The Monumenta Estoniae Antiquae is an academic publication series of Estonian folklore, including folksongs in trochaic verse form (regilaul), legends, proverbs, riddles and folk tales.

==History==
Interest in Estonian folklore began at the beginning of the 19th century. The Learned Estonian Society was established in 1839 as the central organisation for the collection and study of Estonian folklore. It was this society that coordinated the compilation of the Estonian epic Kalevipoeg, begun by Friedrich Robert Faehlmann and completed by Friedrich Reinhold Kreutzwald.

In 1843 Kreutzwald initiated the idea of the systematic collection of Estonian folklore. Alexander Heinrich Neus, under the auspices of the Society of Estonian Literati (Eesti Kirjameeste Selts), founded in 1842, published a three volume anthology of Estonian folksongs in 1852. This three volume set of some 1,300 songs is considered the first scholarly publication.

Soon after Dr. Jakob Hurt assumed the presidency of the Estonian Literati Society in 1872, a project was initiated for the systematic collection of folklore across Estonia. Both collecting and editing was coordinated by Jakob Hurt, organising around 1,400 volunteer collectors through appeals, through the press, brochures and personal correspondence. Hurt had planned the publication of a six-volume series to be called the "Monumenta Estoniae Antiquae".

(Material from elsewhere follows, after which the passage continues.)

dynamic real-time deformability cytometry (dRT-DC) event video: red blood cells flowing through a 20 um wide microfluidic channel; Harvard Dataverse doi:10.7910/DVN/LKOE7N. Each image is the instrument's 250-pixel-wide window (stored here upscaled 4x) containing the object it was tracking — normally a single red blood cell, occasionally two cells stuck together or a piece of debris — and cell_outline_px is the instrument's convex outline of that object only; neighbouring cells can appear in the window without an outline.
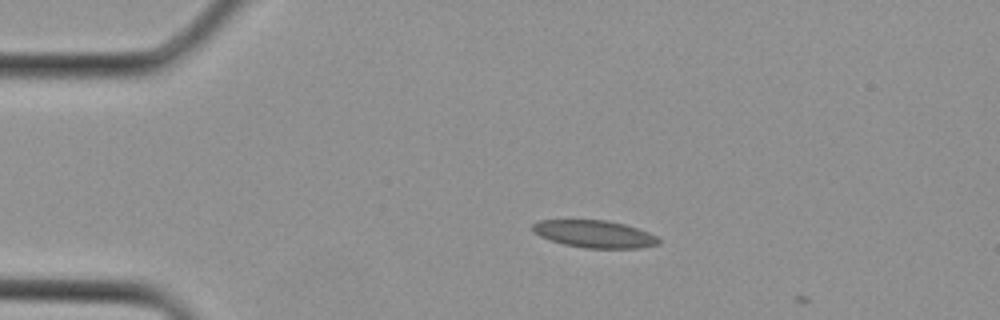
{"species": "Egyptian fruit bat (a non-hibernating species)", "species_latin": "Rousettus aegyptiacus", "temperature_condition": "cold", "stored_images_in_passage": 2, "camera_frame_rate_fps": 3000, "um_per_image_px": 0.085, "animal": {"sex": "female"}, "frame": {"image": 1, "passage_image": 1, "time_ms": 0.0, "image_size_px": [1000, 320], "cell_outline_px": [[660, 244], [640, 248], [584, 248], [564, 244], [540, 236], [532, 232], [532, 224], [540, 220], [608, 220], [624, 224], [648, 232], [656, 236], [660, 240]], "centroid_in_image_um": [50.53, 19.89], "position_along_channel_um": 34.5, "area_um2": 20.06}}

Between 1875 and 1886 two volumes of folksongs were published under the serial title Vana Kannel, (in German, Alte Harfe). Each volume contained the total material from one parish (kihelkond), thus establishing a principle of geographical and dialectal, rather than thematic, unity. Vana Kannel I gathered up the songs of the Põlva Parish in south-eastern Estonia, and volume II included those of Kolga-Jaani in central Estonia. Hurt was about to complete a third volume, the songs of the Viljandi Parish in central Estonia, but difficulties of publishing and the continual inflow of new material intervened.

Between 1904 and 1907, under the auspices of the Finnish Literature Society, Hurt published a three volume series of songs (Setukeste laulud) from the Setumaa district in southern Estonia. Later in 1907, Jakob Hurt died.

During the 1930s, the Estonian Folklore Archives revived Hurt's original project and published volumes III and IV of Vana Kannel in 1938 and 1941 respectively. Edited by Herbert Tampere, the third volume contains songs of Kuusalu Parish and the fourth volume songs of Karksi Parish. A fifth volume containing songs from Muhu island was under preparation, however World War II intervened. At that point songs from only four parishes and Setumaa, out of a total of 112 parishes, were in print.

During the Soviet period, the Monumenta Estoniae Antiquae project was revived in the mid-1950s, with an additional 40 volumes planned. The plan was to publish a volume on the Haljala parish on the island of Saaremaa in 1960, then publish one volume per year for the next 40 years through the joint efforts of the Museum of Literature and Tartu University. However, nothing came of that plan until 1985, when Vana Kannel 5 (Mustjala parish) was published. Kannel 6 (Haljala parish) was published in 1989. On the resumption of independence, volumes 7 (Kihnu parish) and 8 (Jõhvi and Iisaku parishes) were published in 1997 and 1999 respectively.